Yes, the figure was 250GFLOP for 4 cores instead of per core, I misread. Still i...

adrian_b · 2024-08-01T05:28:19.000000Z

The floating-point FMA throughput per desktop CPU socket and per clock cycle has been doubled every few years in the sequence: Athlon 64 (2003) => Athlon 64 X2 (2005) => Core 2 (2006) => Nehalem (2008) => Sandy Bridge (2011) => Haswell (2013) => Coffee Lake Refresh (2018) => Ryzen 9 3950X (2019) => Ryzen 9 9950X (2024), going from 1 FP64 FMA/socket/clock cycle until 256 FP64 FMA/socket/clock cycle, with double numbers for FP32 FMA (1 FMA/s is counted as 2 Flop/s).

kvemkon · 2024-08-01T10:29:14.000000Z

I'd wish memory bandwidth could also be doubled so often on desktops. Instead of 256 (even more due to 2-3 times higher core frequency) only 14 times increase: DDR-400 6.4 GB/s => DDR5-5600 89.6 GB/s. The machine balance keeps falling even further.

While flash memory became so fast in recent years, I haven't heard of any break-through technology prototypes to bring some significant progress into RAM. Let alone the RAM latency, which remained constant (+/- few ns) through all the years.
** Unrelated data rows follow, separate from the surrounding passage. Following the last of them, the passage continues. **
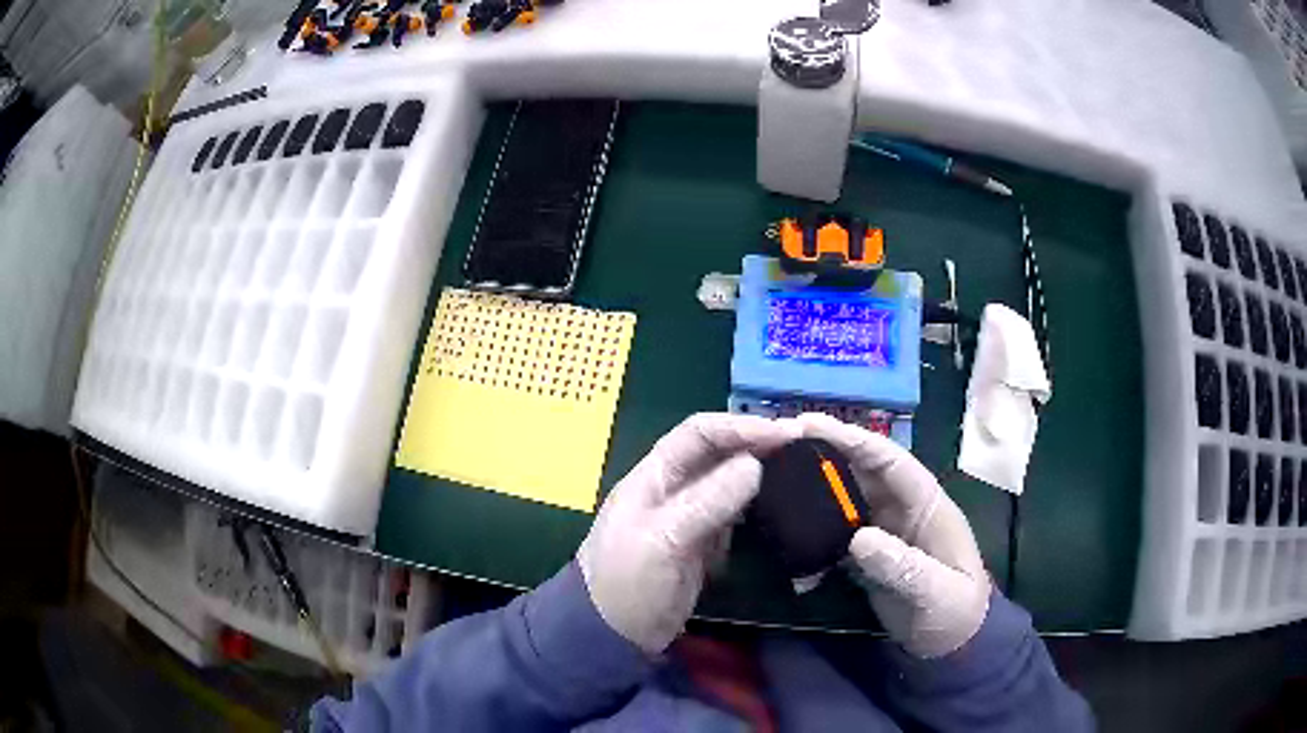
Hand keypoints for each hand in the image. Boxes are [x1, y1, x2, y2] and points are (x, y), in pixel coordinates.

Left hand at [578, 414, 799, 653]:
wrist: (614, 635)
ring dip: (762, 473)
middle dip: (757, 444)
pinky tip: (782, 505)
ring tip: (801, 470)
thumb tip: (754, 465)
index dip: (740, 427)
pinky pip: (735, 514)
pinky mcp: (703, 543)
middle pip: (719, 453)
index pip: (699, 433)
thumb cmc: (628, 582)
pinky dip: (758, 505)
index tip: (783, 433)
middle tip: (803, 447)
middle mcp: (674, 488)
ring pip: (731, 482)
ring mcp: (690, 516)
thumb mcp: (662, 540)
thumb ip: (706, 503)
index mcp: (654, 476)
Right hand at [798, 413, 990, 658]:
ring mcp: (880, 531)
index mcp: (925, 503)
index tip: (810, 425)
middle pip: (858, 472)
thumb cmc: (955, 612)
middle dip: (821, 455)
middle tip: (774, 446)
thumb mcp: (937, 592)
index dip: (853, 440)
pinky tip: (783, 533)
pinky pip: (833, 533)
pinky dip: (809, 531)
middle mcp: (899, 508)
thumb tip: (858, 539)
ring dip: (810, 489)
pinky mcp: (864, 556)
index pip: (889, 460)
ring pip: (842, 499)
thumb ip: (903, 566)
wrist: (950, 643)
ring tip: (769, 480)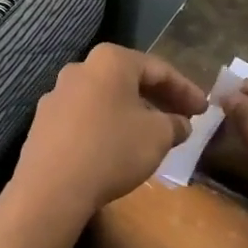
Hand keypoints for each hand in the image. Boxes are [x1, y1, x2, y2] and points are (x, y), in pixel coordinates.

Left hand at [9, 45, 208, 230]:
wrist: (51, 187)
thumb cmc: (112, 150)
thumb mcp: (158, 136)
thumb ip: (174, 124)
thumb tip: (179, 124)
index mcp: (110, 61)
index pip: (158, 69)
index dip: (186, 90)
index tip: (204, 109)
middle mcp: (80, 68)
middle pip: (128, 80)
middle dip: (158, 99)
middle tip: (183, 118)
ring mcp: (56, 94)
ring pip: (105, 98)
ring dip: (131, 112)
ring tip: (152, 133)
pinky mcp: (43, 122)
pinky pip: (84, 117)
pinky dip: (107, 125)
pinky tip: (118, 146)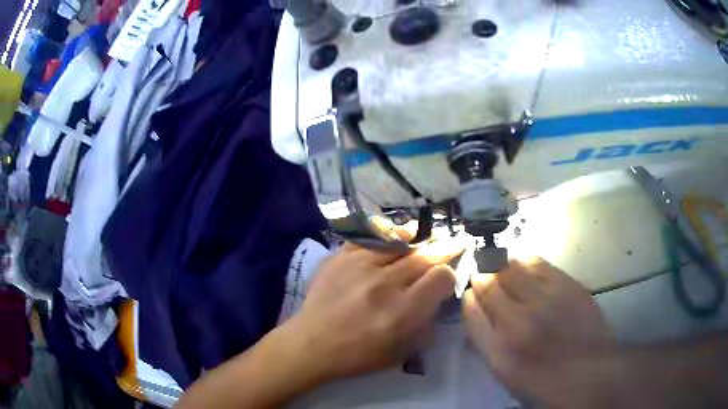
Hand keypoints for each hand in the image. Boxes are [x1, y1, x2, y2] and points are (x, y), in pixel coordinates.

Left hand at [285, 235, 465, 381]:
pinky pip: (370, 237)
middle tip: (457, 239)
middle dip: (445, 247)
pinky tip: (395, 235)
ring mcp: (359, 266)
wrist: (311, 344)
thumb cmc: (358, 355)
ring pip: (400, 241)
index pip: (440, 277)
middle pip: (425, 255)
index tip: (446, 279)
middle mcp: (384, 284)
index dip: (449, 276)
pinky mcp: (340, 257)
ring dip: (419, 239)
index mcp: (402, 311)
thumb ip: (424, 324)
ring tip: (426, 236)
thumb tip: (437, 297)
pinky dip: (386, 234)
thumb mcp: (401, 352)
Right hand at [462, 257, 615, 407]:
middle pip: (488, 282)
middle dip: (482, 277)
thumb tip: (474, 308)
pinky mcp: (567, 284)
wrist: (590, 370)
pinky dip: (525, 262)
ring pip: (511, 266)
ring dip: (502, 266)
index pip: (471, 308)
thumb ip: (485, 340)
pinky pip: (537, 262)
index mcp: (500, 349)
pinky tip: (526, 268)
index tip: (473, 295)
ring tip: (505, 272)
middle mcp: (520, 320)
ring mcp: (546, 299)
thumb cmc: (543, 379)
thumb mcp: (504, 372)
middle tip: (486, 278)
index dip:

adrian_b · 2024-08-01T15:44:14.000000Z

You are right, which is why in modern CPUs the maximum computational throughput can be reached only when a large part of the operands can be reused, so they can be taken from the L1 or from the L2 cache memories.

Unlike the main memory bandwidth or that of the shared L3 cache memory, the memory bandwidth of the non-shared L1 and L2 caches has been increased exactly in the same ratio as the FMA throughput. Almost all CPUs have always been able to do exactly the same number of FMA operations per clock cycle and loads from the L1 cache per clock cycle (simultaneously with typically only a half of that number, of stores to the L1 cache per clock cycle).

Had this not been true, the computational execution units of the cores would have become useless.

Fortunately, the solution of systems of linear equations and the multiplication of matrices are very frequent operations and these reuse most of their operands, so they can reach the maximum computational throughput.